96 Ich weise ferner mit dem Gerichtshof darauf hin, dass es für das ordnungsgemäße Funktionieren des Systems, das die Kontrolle einer angemessenen Verwendung der Gemeinschaftsmittel erlaubt, unerlässlich [ist], dass die Personen, die einen Zuschuss beantragen, der Kommission zuverlässige Angaben machen, die die Kommission nicht irreführen können.

97 Die Verletzung dieser Informations- und Loyalitätspflicht führt daher schon für sich genommen zur Befugnis der Kommission, den gewährten Zuschuss zu kürzen, unbeschadet der Möglichkeit, dass diese die Informationen aus anderen Quellen erhält, und der Konsequenzen, die die Übermittlung dieser Informationen auslösen kann.

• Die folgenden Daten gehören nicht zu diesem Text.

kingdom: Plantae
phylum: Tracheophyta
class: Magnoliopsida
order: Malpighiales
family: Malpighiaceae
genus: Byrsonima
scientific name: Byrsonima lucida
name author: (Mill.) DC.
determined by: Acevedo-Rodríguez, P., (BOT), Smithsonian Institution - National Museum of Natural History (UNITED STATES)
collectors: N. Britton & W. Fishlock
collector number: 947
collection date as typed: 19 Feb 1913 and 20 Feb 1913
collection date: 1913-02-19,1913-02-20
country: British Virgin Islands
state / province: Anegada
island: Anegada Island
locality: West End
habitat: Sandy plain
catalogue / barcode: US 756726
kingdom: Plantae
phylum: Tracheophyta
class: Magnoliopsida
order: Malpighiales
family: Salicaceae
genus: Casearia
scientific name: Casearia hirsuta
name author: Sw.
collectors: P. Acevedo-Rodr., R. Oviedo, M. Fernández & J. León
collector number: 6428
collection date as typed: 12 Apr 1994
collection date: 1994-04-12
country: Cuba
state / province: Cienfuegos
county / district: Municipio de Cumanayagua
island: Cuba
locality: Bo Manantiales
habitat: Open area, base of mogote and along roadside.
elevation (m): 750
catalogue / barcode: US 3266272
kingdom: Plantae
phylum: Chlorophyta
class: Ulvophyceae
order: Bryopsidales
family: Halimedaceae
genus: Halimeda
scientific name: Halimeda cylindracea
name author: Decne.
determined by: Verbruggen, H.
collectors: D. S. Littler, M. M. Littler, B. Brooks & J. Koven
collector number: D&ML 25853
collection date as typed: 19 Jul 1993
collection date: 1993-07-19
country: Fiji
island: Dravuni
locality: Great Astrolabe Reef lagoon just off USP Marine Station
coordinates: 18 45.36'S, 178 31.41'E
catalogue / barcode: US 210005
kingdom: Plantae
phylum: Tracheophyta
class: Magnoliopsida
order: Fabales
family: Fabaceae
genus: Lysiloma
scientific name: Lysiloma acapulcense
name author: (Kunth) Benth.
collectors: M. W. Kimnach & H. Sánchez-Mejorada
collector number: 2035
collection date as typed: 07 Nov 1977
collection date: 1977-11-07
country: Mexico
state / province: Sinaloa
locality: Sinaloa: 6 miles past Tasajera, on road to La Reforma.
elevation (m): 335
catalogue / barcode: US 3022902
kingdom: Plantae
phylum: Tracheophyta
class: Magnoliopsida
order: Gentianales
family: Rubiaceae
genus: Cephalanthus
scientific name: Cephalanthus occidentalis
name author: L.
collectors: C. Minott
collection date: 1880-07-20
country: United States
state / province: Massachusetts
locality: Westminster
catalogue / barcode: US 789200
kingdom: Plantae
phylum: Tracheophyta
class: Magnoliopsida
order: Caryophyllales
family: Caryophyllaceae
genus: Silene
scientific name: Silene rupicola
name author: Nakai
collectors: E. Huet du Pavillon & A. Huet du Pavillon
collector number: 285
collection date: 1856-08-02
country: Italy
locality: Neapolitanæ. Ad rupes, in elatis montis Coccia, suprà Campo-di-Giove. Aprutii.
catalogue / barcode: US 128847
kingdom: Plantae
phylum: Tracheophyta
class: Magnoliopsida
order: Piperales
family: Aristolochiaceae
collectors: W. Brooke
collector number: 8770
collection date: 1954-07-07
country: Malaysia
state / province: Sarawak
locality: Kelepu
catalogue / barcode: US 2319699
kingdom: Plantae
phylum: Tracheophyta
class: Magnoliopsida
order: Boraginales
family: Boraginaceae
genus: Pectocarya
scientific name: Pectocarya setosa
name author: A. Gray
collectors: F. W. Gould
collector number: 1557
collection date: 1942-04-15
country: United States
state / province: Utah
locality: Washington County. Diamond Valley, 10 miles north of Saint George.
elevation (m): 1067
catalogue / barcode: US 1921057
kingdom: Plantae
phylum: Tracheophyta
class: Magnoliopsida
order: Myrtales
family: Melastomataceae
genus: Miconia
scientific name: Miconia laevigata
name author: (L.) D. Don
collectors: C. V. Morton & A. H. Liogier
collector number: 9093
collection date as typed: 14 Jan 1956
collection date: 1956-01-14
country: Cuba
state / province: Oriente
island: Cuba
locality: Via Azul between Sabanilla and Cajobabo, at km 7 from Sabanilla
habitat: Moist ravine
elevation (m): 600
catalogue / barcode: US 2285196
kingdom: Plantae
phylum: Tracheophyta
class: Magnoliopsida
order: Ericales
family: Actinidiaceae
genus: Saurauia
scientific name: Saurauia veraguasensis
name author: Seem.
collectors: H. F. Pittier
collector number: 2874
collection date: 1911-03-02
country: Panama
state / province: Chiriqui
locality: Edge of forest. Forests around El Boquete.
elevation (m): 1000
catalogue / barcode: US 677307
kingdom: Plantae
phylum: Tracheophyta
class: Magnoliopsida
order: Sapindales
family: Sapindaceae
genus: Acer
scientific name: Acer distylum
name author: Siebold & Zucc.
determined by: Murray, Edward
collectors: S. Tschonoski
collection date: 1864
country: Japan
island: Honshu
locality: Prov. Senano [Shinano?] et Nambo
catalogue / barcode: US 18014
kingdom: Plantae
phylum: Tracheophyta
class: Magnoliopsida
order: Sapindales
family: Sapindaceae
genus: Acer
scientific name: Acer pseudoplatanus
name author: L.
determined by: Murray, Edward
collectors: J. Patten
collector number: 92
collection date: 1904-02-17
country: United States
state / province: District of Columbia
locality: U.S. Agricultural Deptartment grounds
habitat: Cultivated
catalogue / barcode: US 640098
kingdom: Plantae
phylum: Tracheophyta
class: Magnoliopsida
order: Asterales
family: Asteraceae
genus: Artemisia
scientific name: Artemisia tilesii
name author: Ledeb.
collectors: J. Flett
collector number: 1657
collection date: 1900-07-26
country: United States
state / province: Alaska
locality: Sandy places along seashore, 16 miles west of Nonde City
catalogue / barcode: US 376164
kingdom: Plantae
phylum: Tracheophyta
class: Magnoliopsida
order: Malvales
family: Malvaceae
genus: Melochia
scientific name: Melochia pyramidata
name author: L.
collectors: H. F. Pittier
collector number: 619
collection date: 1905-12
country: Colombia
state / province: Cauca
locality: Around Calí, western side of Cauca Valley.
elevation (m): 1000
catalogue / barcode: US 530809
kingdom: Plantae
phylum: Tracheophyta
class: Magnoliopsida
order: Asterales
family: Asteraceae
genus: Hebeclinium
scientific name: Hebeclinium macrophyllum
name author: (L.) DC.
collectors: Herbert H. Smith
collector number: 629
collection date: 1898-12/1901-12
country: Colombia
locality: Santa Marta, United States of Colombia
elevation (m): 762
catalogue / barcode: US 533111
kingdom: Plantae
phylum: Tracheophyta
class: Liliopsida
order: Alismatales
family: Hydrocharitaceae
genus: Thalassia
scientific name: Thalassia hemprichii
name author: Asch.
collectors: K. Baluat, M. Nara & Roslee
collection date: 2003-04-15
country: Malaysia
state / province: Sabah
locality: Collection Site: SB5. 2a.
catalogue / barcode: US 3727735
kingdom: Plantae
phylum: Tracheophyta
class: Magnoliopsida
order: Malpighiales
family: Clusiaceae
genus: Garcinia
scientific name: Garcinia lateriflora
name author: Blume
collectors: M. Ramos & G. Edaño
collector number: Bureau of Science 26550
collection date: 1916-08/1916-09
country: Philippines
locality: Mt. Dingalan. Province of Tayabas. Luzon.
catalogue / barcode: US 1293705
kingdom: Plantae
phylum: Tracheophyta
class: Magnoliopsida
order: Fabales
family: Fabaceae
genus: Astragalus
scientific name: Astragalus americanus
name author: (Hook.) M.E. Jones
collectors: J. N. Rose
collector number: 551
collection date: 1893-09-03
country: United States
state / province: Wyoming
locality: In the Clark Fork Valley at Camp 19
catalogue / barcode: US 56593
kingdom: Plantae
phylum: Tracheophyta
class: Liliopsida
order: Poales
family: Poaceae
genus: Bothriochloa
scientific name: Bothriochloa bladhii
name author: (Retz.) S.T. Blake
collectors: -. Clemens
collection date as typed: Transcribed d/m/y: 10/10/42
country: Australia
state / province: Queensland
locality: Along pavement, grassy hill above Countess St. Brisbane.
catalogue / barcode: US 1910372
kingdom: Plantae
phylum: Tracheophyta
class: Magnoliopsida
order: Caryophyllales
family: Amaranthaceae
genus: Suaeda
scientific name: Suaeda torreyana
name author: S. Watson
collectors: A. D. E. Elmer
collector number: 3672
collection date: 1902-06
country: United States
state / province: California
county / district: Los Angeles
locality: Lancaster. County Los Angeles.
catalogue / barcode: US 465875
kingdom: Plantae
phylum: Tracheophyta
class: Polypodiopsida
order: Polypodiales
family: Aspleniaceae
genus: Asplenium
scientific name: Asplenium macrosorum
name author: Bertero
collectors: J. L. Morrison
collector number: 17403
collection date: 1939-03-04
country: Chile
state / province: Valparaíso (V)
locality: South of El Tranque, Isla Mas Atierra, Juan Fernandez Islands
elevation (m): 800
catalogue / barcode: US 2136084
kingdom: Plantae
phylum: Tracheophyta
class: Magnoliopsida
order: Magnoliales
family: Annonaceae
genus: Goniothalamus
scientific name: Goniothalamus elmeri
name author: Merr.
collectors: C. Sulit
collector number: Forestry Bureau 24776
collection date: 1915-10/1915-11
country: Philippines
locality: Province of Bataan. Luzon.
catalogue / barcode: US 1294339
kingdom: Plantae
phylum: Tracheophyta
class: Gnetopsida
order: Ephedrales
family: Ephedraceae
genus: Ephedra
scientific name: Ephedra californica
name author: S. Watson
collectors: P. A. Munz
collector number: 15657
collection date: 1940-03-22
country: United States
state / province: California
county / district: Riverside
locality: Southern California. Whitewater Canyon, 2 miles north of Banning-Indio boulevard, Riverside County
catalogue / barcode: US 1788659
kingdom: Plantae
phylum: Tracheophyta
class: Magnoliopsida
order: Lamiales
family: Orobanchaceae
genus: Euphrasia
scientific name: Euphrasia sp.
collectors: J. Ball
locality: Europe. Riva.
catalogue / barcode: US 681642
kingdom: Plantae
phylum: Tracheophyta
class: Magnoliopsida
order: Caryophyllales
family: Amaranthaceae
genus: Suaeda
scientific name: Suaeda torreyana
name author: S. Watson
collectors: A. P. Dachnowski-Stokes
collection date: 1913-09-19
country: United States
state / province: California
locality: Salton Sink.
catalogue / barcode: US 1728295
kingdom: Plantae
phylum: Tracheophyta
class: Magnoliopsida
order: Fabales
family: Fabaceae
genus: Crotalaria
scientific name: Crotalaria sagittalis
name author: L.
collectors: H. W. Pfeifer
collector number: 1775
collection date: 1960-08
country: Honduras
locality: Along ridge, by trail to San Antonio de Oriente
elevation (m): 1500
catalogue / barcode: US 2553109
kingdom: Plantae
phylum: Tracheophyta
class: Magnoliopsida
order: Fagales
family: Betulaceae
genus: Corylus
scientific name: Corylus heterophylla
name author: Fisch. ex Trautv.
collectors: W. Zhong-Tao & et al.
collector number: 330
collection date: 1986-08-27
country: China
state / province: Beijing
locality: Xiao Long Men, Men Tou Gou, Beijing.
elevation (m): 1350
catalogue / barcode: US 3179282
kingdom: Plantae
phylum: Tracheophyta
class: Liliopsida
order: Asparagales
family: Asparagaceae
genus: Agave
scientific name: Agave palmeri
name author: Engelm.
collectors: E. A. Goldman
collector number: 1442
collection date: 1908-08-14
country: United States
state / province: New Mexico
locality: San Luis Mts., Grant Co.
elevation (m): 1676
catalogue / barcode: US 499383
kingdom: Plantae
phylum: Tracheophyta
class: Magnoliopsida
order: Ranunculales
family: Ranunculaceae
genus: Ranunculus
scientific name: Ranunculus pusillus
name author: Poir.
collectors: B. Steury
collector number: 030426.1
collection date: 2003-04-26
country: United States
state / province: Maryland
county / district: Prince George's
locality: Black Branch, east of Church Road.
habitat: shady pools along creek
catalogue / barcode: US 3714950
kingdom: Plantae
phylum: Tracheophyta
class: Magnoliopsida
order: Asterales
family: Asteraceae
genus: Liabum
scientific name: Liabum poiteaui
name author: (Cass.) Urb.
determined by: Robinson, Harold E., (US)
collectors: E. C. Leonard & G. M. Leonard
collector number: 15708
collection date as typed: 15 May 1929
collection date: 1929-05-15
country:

98 Auf dieser Grundlage schlage ich deshalb dem Gerichtshof vor, auch den letzten Rechtsmittelgrund zurückzuweisen.

Abschließende Erwägungen.

99 Da alle von SAEV vorgebrachten Rechtsmittelgründe meines Erachtens als unzulässig oder als unbegründet zurückzuweisen sind, schlage ich dem Gerichtshof vor, das Rechtsmittel insgesamt zurückzuweisen.

IV — Kosten

100 Gemäß Artikel 69 § 2 der Verfahrensordnung und in Anbetracht meiner Schlussfolgerungen, die mich eine Zurückweisung des Rechtsmittels vorschlagen lassen, bin ich der Auffassung, dass die Kosten der Rechtsmittelführerin aufzuerlegen sind.

V — Ergebnis

Aus den vorstehenden Gründen schlage ich dem Gerichtshof vor, das Rechtsmittel gegen das Urteil des Gerichts erster Instanz vom 3. April 2003 in den verbundenen Rechtssachen T-44/01, T-119/01 und T-126/01 (Eduardo Vieira u. a./Kommission) zurückzuweisen und der Rechtsmittelführerin die Kosten beider Instanzen aufzuerlegen.